TASK TO COMPLETE
Reproduce the records below, substituting "graph" for "chart" wherever it occurs and leaving all other text unchanged. Omit the pictures from your answer.

DATA PROVIDED
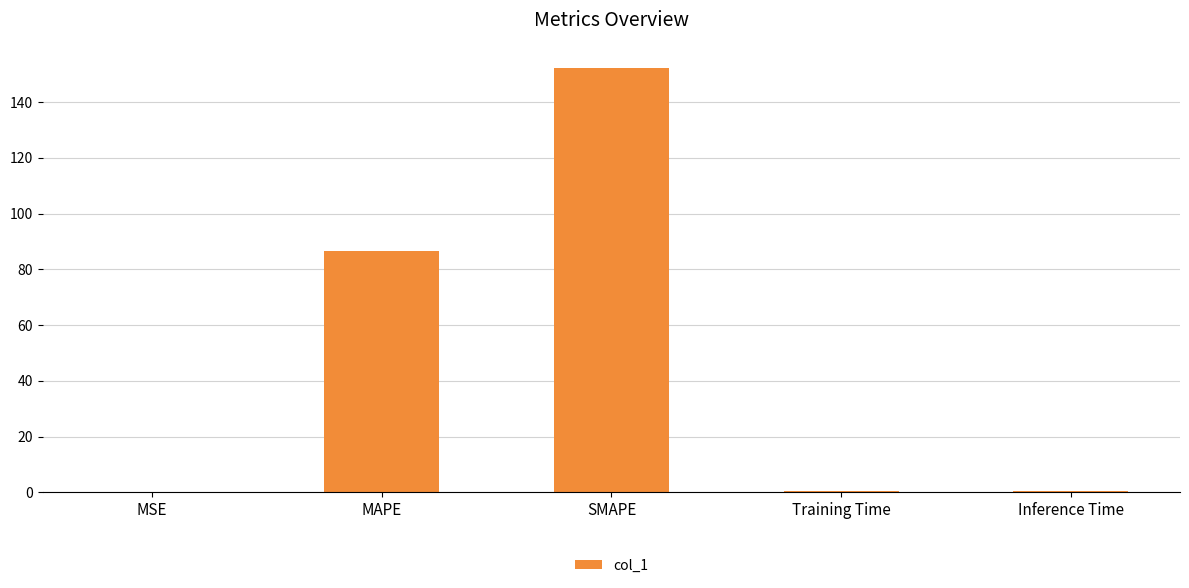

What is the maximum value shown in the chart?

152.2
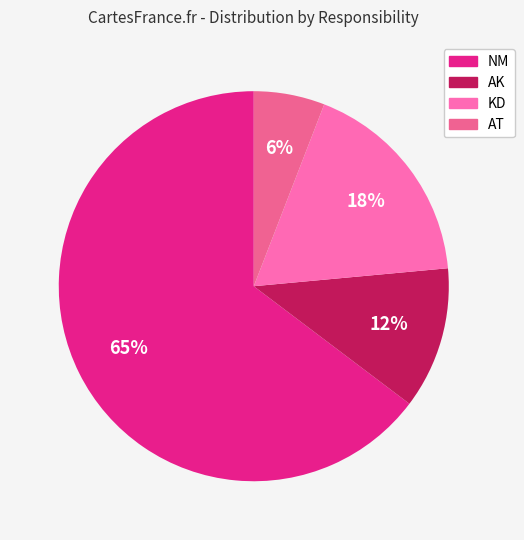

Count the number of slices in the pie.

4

COMPLETED TASK
What is the maximum value shown in the graph?

152.2

Count the number of slices in the pie.

4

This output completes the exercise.